Task to complete - Every line below that holds "Geräuschunterdrückung" must be copied.

Available data -

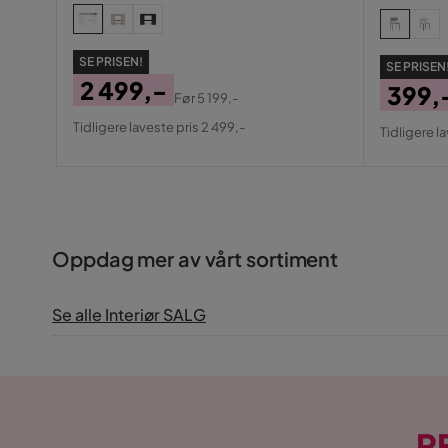
SE PRISEN!
SE PRISEN
2 499,-
399,
Før
5 199,-
Pris
Original
Pris
Origin
Tidligere laveste pris 2 499,-
Tidligere l
Pris
Pris
Oppdag mer av vårt sortiment
Se alle Interiør SALG
R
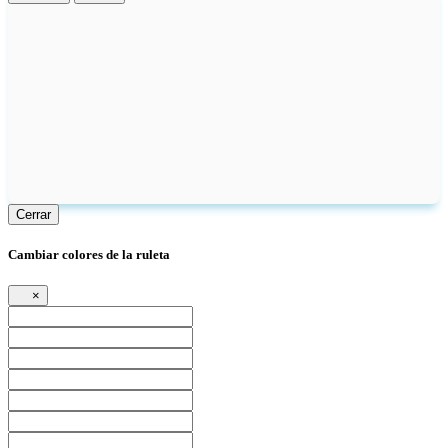
Cerrar
Cambiar colores de la ruleta
×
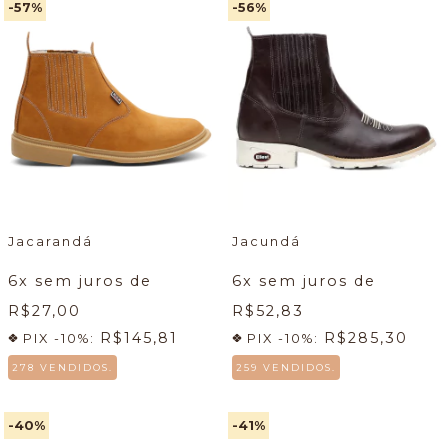
-57
%
-56
%
Jacarandá
Jacundá
6
x sem juros de
6
x sem juros de
R$27,00
R$52,83
R$145,81
R$285,30
PIX -10%:
PIX -10%:
278 VENDIDOS.
259 VENDIDOS.
-40
%
-41
%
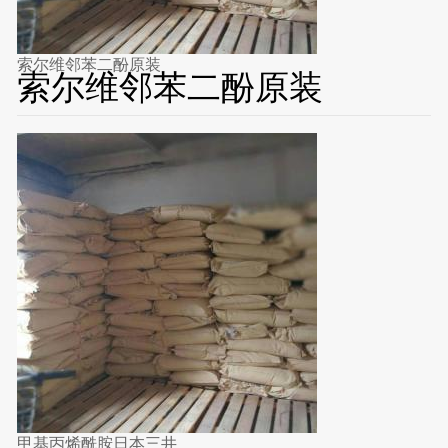
索尔维邻苯二酚原装
索尔维邻苯二酚原装
甲基丙烯酰胺日本三井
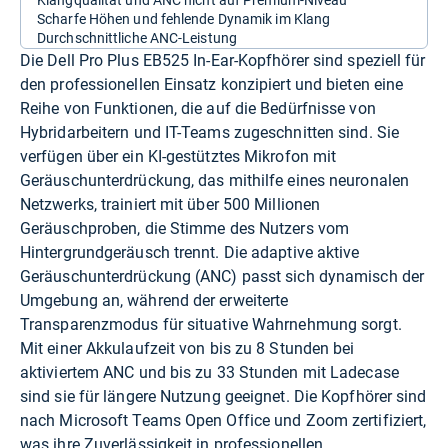
Scharfe Höhen und fehlende Dynamik im Klang
Durchschnittliche ANC-Leistung
Die Dell Pro Plus EB525 In-Ear-Kopfhörer sind speziell für
den professionellen Einsatz konzipiert und bieten eine
Reihe von Funktionen, die auf die Bedürfnisse von
Hybridarbeitern und IT-Teams zugeschnitten sind. Sie
verfügen über ein KI-gestütztes Mikrofon mit
Geräuschunterdrückung, das mithilfe eines neuronalen
Netzwerks, trainiert mit über 500 Millionen
Geräuschproben, die Stimme des Nutzers vom
Hintergrundgeräusch trennt. Die adaptive aktive
Geräuschunterdrückung (ANC) passt sich dynamisch der
Umgebung an, während der erweiterte
Transparenzmodus für situative Wahrnehmung sorgt.
Mit einer Akkulaufzeit von bis zu 8 Stunden bei
aktiviertem ANC und bis zu 33 Stunden mit Ladecase
sind sie für längere Nutzung geeignet. Die Kopfhörer sind
nach Microsoft Teams Open Office und Zoom zertifiziert,
was ihre Zuverlässigkeit in professionellen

Response -
Geräuschunterdrückung, das mithilfe eines neuronalen
Geräuschunterdrückung (ANC) passt sich dynamisch der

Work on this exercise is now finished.